Sie haben einige Möglichkeiten an der Hand, die Beiträge für den Privatrechtsschutz aktiv zu beeinflussen: Zum einen ist es natürlich der Versicherungsumfang, der eine wichtige Rolle spielt. Je komfortabler Sie den Versicherungsschutz wählen, desto teurer – je länger Sie sich vertraglich vereinbaren, umso günstiger. Lange Laufzeiten werden mit hohen Rabatten belohnt.
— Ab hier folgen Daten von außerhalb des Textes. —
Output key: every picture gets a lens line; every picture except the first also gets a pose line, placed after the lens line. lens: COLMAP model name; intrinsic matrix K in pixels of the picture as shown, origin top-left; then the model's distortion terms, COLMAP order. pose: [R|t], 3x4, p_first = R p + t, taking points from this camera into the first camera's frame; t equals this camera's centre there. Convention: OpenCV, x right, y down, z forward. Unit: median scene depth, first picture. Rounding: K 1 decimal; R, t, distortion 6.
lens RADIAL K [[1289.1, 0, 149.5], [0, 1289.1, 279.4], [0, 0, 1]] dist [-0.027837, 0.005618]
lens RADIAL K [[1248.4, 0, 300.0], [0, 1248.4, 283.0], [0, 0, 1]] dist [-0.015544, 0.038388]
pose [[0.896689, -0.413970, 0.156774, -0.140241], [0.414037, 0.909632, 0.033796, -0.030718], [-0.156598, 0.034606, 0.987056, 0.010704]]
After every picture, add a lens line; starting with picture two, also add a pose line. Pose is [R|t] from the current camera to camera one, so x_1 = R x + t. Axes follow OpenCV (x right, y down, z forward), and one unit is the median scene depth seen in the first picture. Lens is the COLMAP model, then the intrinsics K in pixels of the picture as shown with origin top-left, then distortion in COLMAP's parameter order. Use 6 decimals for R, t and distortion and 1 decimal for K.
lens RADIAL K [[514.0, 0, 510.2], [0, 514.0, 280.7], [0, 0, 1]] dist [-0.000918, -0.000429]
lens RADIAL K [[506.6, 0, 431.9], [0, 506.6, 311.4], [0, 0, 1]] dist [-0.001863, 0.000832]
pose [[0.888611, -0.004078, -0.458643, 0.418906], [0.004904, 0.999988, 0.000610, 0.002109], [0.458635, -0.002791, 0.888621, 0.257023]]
Legen Sie beispielsweise zehn Jahre fest, können Sie mit rund 40 Prozent rechnen. Da Sie diesen Vertrag trotzdem nach drei Jahren kündigen können, behalten sich einige Versicherer vor, den Rabatt anteilig zurückzufordern.

Darüber hinaus können Selbstbehalte genutzt werden, allerdings tragen Sie dann diesen Betrag bei jedem Schadenfall selbst – hier gilt es, kühl zu rechnen: Die Formulierung „10 % mind. 100 €“ kann Sie teuer zu stehen kommen, denn eine Deckelung der Selbstbeteiligung ist nicht vorgesehen. Weitere Rabatte eröffnen sich, wenn Sie in Ihrer Kfz-Versicherung bereits eine Bonusklasse erfahren haben oder bei einem bestimmten Arbeitgeber beschäftigt sind. Es reicht also nicht, sich nur auf den Beitrag zu konzentrieren, wenn Sie sich für einen Privatrechtsschutz entscheiden wollen: Ausschlaggebend sollten immer Preis und Leistung sein.